@Whatwouldbigfatfannydo sums it up nicely.
‘It's a big pile of nonsensical, farcical idiocy.’
We’ll look back on these times, I hope, as some form of existential crisis of a highly privileged first world culture.
As a seasoned feminist (C20th edition) for me, use of they/them was an quick adjustment of speech to counter gender assumptions that a role or attribute was exclusively for either men or women.
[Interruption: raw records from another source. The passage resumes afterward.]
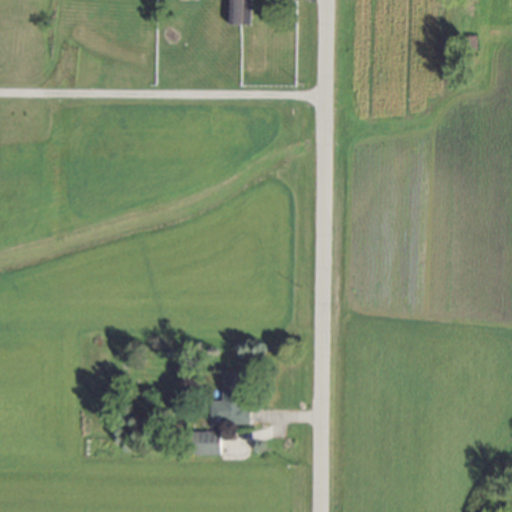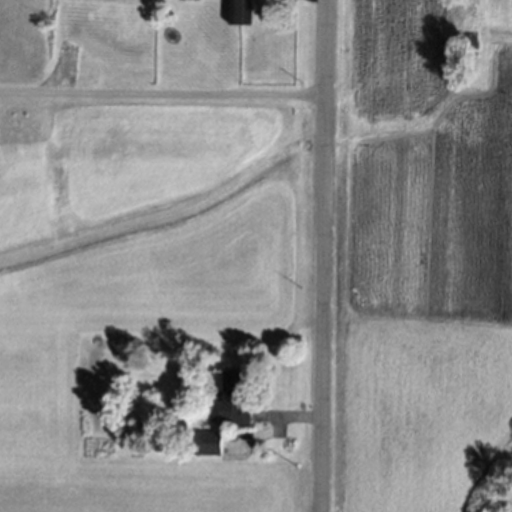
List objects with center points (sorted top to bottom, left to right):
building: (240, 12)
road: (161, 97)
road: (320, 256)
crop: (421, 267)
crop: (131, 278)
building: (232, 399)
building: (207, 443)
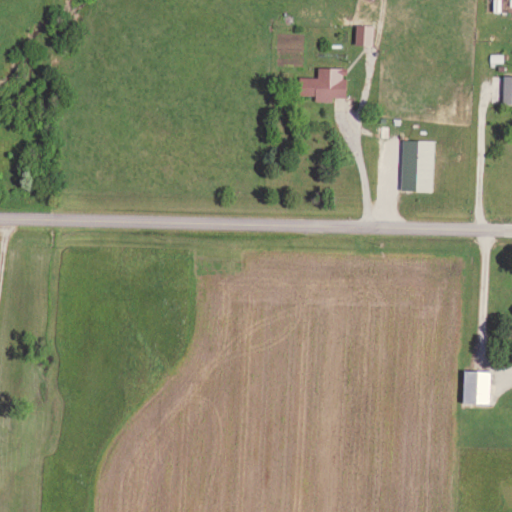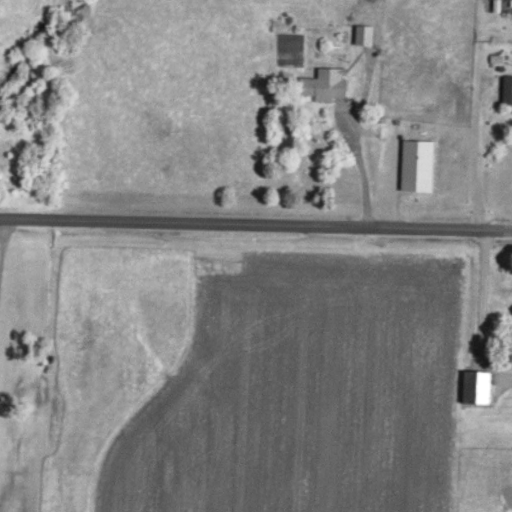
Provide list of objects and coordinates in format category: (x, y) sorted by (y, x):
building: (366, 33)
building: (327, 82)
building: (508, 86)
road: (363, 159)
building: (419, 163)
road: (482, 197)
road: (255, 221)
building: (478, 385)
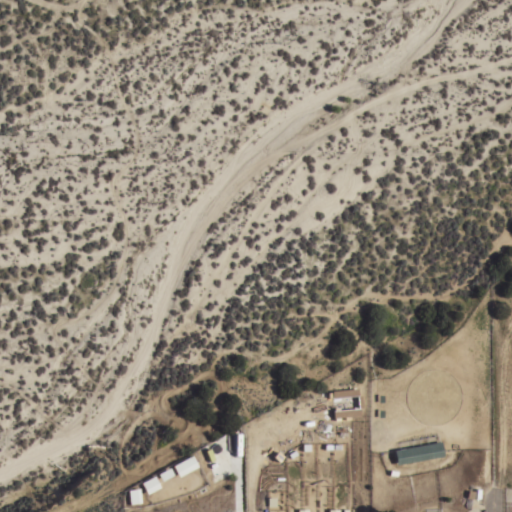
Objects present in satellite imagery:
building: (342, 393)
building: (344, 413)
building: (414, 452)
building: (417, 453)
building: (183, 464)
building: (181, 465)
building: (149, 483)
building: (147, 484)
building: (133, 494)
road: (494, 503)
In those times, sex was what you were born as I.e. male or female, sexuality was defined by who you fancied or had sex with (already controversial e.g. bi-sexual, celibate homosexuals) & gender was about stereotyping roles & attributes based on or allocated to a sex, e.g. pink for girls, blue for boys, the surgeon is male, real men eat quiche, women are not technical etc.
Most people got the gender distinction.
Where things became skewed is when gender was used as a term in academia to define sex, this error has become commonplace, & is now being hard coded in to everyday use.
Sex is binary - male or female - except for the very few born with a form of chromosome variation & the response to sex-related hormones. In this case, the exception proves the rule.
In such complex cases where is ambiguity, a sex may be ‘acquired’ or given for the purpose of birth registration & other matters until the child has matured. Interestingly, this is being played out in the international sporting arena about female athletes with the intersex condition hyperandrogenism.
So, sex is not about feeling male or female. How one feels about being male or female may be a consequence of interpreting the expectations, social mores, attributes defined by gender roles. So gender-neutral to me is more inclusive, something that is not specific to men or women, & equally applicable to men or women. Gender-neutral does not mean without sex.